Exiled from home am I; while, Tityrus, you
Sit careless in the shade, and, at your call,
"Fair Amaryllis" bid the woods resound.

TITYRUS
O Meliboeus, 'twas a god vouchsafed
This ease to us, for him a god will I
Deem ever, and from my folds a tender lamb
Oft with its life-blood shall his altar stain.
His gift it is that, as your eyes may see,
My kine may roam at large, and I myself
Play on my shepherd's pipe what songs I will.

MELIBOEUS
I grudge you not the boon, but marvel more,
Such wide confusion fills the country-side.

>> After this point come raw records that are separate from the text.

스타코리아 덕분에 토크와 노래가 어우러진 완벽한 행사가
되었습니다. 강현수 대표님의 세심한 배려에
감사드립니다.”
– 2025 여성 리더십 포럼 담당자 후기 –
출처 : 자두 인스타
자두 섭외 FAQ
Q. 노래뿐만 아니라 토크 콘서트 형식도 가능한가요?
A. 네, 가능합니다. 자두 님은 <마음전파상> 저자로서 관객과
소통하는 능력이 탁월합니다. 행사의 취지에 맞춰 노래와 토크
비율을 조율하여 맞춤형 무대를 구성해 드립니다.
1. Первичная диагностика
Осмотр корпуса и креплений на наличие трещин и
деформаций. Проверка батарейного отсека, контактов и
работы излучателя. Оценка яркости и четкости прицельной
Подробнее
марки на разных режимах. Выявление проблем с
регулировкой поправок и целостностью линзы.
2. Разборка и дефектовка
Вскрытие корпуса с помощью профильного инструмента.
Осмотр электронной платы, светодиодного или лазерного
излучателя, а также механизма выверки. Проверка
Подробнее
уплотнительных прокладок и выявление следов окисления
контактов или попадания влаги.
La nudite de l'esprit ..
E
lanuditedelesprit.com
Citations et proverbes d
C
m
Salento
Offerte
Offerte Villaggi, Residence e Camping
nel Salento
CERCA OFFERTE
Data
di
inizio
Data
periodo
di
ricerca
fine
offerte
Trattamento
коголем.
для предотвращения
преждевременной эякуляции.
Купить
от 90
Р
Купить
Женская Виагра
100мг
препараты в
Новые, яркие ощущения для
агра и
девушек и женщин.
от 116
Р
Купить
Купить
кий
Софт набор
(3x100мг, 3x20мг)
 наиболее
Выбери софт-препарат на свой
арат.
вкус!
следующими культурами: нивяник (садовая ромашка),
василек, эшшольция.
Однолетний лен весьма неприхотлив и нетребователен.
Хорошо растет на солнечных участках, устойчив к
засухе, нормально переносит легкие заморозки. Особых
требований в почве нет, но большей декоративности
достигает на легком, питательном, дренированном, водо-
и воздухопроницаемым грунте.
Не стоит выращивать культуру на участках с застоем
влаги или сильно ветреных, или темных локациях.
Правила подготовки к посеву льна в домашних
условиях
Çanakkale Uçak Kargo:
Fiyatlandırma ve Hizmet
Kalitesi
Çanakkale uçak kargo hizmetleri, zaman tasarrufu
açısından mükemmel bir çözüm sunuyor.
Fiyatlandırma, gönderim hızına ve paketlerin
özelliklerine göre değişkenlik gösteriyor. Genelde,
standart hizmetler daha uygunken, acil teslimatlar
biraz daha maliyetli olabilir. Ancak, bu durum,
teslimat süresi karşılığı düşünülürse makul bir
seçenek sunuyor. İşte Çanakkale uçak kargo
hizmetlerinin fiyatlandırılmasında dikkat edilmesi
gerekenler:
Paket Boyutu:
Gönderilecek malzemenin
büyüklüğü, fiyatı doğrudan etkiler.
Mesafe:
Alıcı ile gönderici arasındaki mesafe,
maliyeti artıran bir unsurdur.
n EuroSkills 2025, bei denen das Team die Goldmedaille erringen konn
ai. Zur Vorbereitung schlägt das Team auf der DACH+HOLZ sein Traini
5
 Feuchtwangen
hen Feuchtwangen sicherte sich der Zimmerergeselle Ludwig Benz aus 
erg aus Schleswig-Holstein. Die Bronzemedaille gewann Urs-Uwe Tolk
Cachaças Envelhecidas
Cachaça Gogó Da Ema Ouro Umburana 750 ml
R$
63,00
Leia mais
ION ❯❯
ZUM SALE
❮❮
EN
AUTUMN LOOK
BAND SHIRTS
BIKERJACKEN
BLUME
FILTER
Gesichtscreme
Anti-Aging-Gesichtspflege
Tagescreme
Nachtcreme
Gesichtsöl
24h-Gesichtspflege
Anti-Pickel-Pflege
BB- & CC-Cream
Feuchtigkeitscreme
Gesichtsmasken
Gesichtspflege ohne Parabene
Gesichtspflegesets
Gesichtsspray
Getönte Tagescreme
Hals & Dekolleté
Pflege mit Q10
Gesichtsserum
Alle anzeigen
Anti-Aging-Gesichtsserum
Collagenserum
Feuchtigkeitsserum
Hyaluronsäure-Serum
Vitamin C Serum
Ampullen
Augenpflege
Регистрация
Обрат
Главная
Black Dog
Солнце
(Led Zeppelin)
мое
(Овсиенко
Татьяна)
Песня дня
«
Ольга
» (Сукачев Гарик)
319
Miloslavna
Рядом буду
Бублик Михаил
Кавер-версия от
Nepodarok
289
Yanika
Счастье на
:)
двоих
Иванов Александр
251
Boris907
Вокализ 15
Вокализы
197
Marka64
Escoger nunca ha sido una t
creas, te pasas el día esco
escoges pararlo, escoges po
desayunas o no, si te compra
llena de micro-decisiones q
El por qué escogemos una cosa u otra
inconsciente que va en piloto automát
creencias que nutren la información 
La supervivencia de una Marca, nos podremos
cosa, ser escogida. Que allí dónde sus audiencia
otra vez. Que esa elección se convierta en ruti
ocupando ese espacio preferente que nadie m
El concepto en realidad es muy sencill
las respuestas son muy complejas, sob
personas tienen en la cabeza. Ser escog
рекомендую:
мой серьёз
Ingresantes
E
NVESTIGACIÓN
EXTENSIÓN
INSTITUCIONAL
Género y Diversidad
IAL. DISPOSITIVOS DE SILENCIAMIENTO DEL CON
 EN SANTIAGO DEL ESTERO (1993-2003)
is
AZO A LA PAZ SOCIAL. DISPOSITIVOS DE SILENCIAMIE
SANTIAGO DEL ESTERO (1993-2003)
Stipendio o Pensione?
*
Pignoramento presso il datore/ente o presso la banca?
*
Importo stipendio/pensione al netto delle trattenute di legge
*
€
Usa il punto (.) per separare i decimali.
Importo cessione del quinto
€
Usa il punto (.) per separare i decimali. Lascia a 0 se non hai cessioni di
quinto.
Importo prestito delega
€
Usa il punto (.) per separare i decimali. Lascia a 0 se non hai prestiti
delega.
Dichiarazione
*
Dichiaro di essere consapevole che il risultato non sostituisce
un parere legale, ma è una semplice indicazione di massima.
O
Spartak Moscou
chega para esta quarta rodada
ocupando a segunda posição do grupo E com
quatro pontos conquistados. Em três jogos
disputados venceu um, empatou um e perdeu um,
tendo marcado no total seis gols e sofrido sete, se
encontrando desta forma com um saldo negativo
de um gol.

See, sick at heart I drive my she-goats on,
And this one, O my Tityrus, scarce can lead:
For 'mid the hazel-thicket here but now
She dropped her new-yeaned twins on the bare flint,
Hope of the flock- an ill, I mind me well,
Which many a time, but for my blinded sense,
The thunder-stricken oak foretold, oft too
From hollow trunk the raven's ominous cry.
But who this god of yours? Come, Tityrus, tell.